▶ **Task directions**
Extract each line holding the word "right" from the entries.

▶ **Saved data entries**
◆ ◆ ◆ ◆ ◆
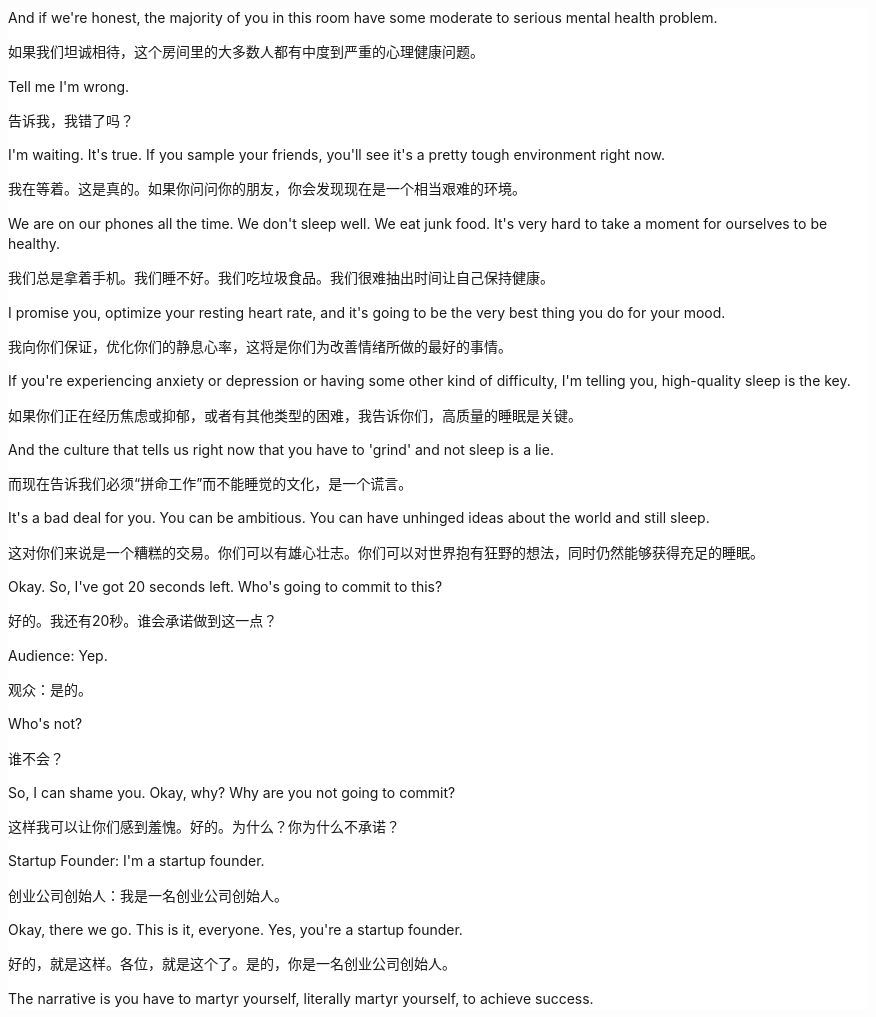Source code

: And if we're honest, the majority of you in this room have some moderate to serious mental health problem.

如果我们坦诚相待，这个房间里的大多数人都有中度到严重的心理健康问题。

Tell me I'm wrong.

告诉我，我错了吗？

I'm waiting. It's true. If you sample your friends, you'll see it's a pretty tough environment right now.

我在等着。这是真的。如果你问问你的朋友，你会发现现在是一个相当艰难的环境。

We are on our phones all the time. We don't sleep well. We eat junk food. It's very hard to take a moment for ourselves to be healthy.

我们总是拿着手机。我们睡不好。我们吃垃圾食品。我们很难抽出时间让自己保持健康。

I promise you, optimize your resting heart rate, and it's going to be the very best thing you do for your mood.

我向你们保证，优化你们的静息心率，这将是你们为改善情绪所做的最好的事情。

If you're experiencing anxiety or depression or having some other kind of difficulty, I'm telling you, high-quality sleep is the key.

如果你们正在经历焦虑或抑郁，或者有其他类型的困难，我告诉你们，高质量的睡眠是关键。

And the culture that tells us right now that you have to 'grind' and not sleep is a lie.

而现在告诉我们必须“拼命工作”而不能睡觉的文化，是一个谎言。

It's a bad deal for you. You can be ambitious. You can have unhinged ideas about the world and still sleep.

这对你们来说是一个糟糕的交易。你们可以有雄心壮志。你们可以对世界抱有狂野的想法，同时仍然能够获得充足的睡眠。

Okay. So, I've got 20 seconds left. Who's going to commit to this?

好的。我还有20秒。谁会承诺做到这一点？

Audience: Yep.

观众：是的。

Who's not?

谁不会？

So, I can shame you. Okay, why? Why are you not going to commit?

这样我可以让你们感到羞愧。好的。为什么？你为什么不承诺？

Startup Founder: I'm a startup founder.

创业公司创始人：我是一名创业公司创始人。

Okay, there we go. This is it, everyone. Yes, you're a startup founder.

好的，就是这样。各位，就是这个了。是的，你是一名创业公司创始人。

The narrative is you have to martyr yourself, literally martyr yourself, to achieve success.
◆ ◆ ◆ ◆ ◆
▶ **Your solution**
I'm waiting. It's true. If you sample your friends, you'll see it's a pretty tough environment right now.
And the culture that tells us right now that you have to 'grind' and not sleep is a lie.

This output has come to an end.